Hellie’s ghost tipped her head back, looked at the ceiling, started drifting toward the wall.
“Come on,” said Len to Betcha. “Grab her ankles.”
“You can’t do this to her,” Alex said. It was what she should have said the previous night. Every night. You can’t do this to her.
Hellie’s ghost was already starting to fade through the wall.
Len and Betcha had her body slung between them like a hammock. Len had his arms under Hellie’s armpits. Her head lolled to the side. “God, she smells like shit.”
Betcha gripped her ankles. One of her pearly pink jelly shoes dangled from her foot. She hadn’t taken them off before she came to bed.
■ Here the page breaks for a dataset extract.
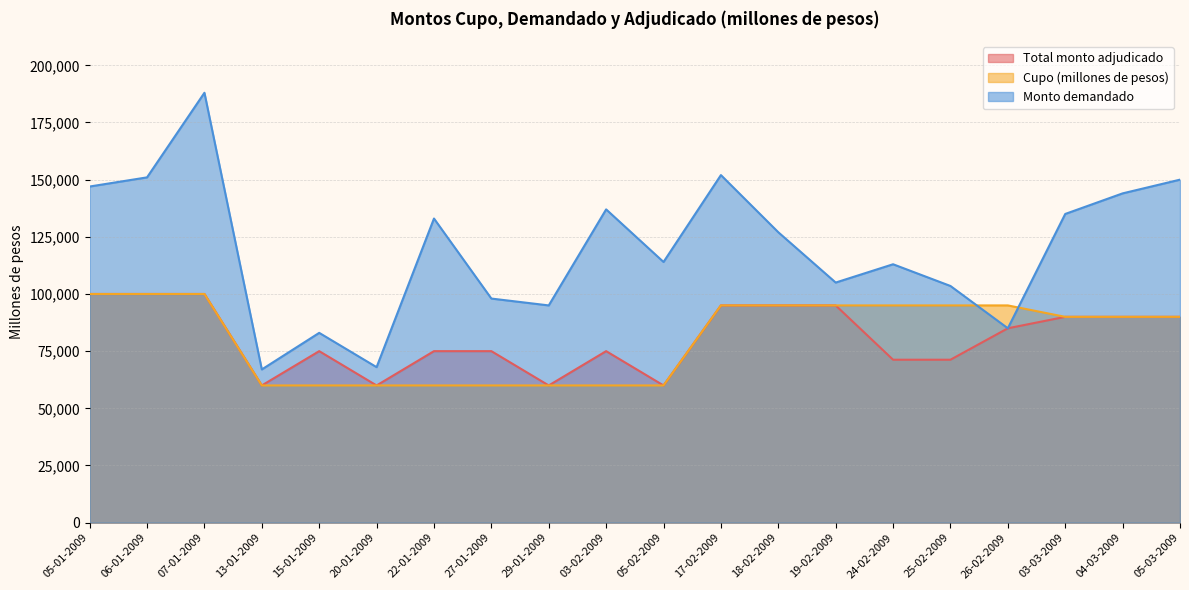

The value of Cupo (millones de pesos) at 18-02-2009 is 138230. True or false?

False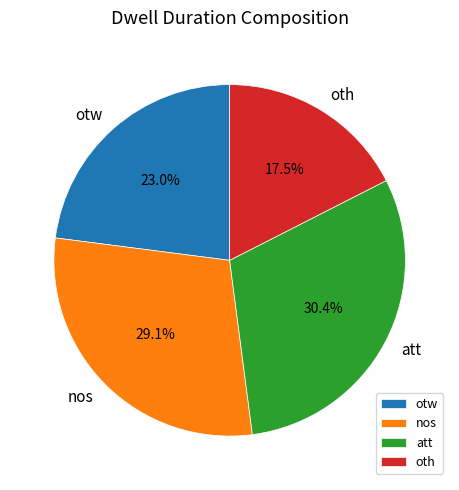

Which has a higher value, otw or oth?

otw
She probably hadn’t noticed. Alex watched it slide off her toe and thunk to the ground.
“Shit, put that back on her.”
Betcha fumbled awkwardly with it, setting down her feet, then trying to jam the shoe back on like some kind of a footman in Cinderella.
“Oh for fuck’s sake, just bring it with you. We’ll throw it in with her.”
It was only when Alex followed them into the living room that she saw Ariel was still there, asleep on the couch in his undershorts. “I’m tryina sleep, for shit’s sake,” he said, blinking drowsily at them. “Oh shit, is she…?”
And then he giggled.
They paused in front of the door. Len tried to reach for the knob, knocked over his stupid gangster bat that he kept there for “protection.” But he couldn’t balance Hellie’s body and get the knob to turn.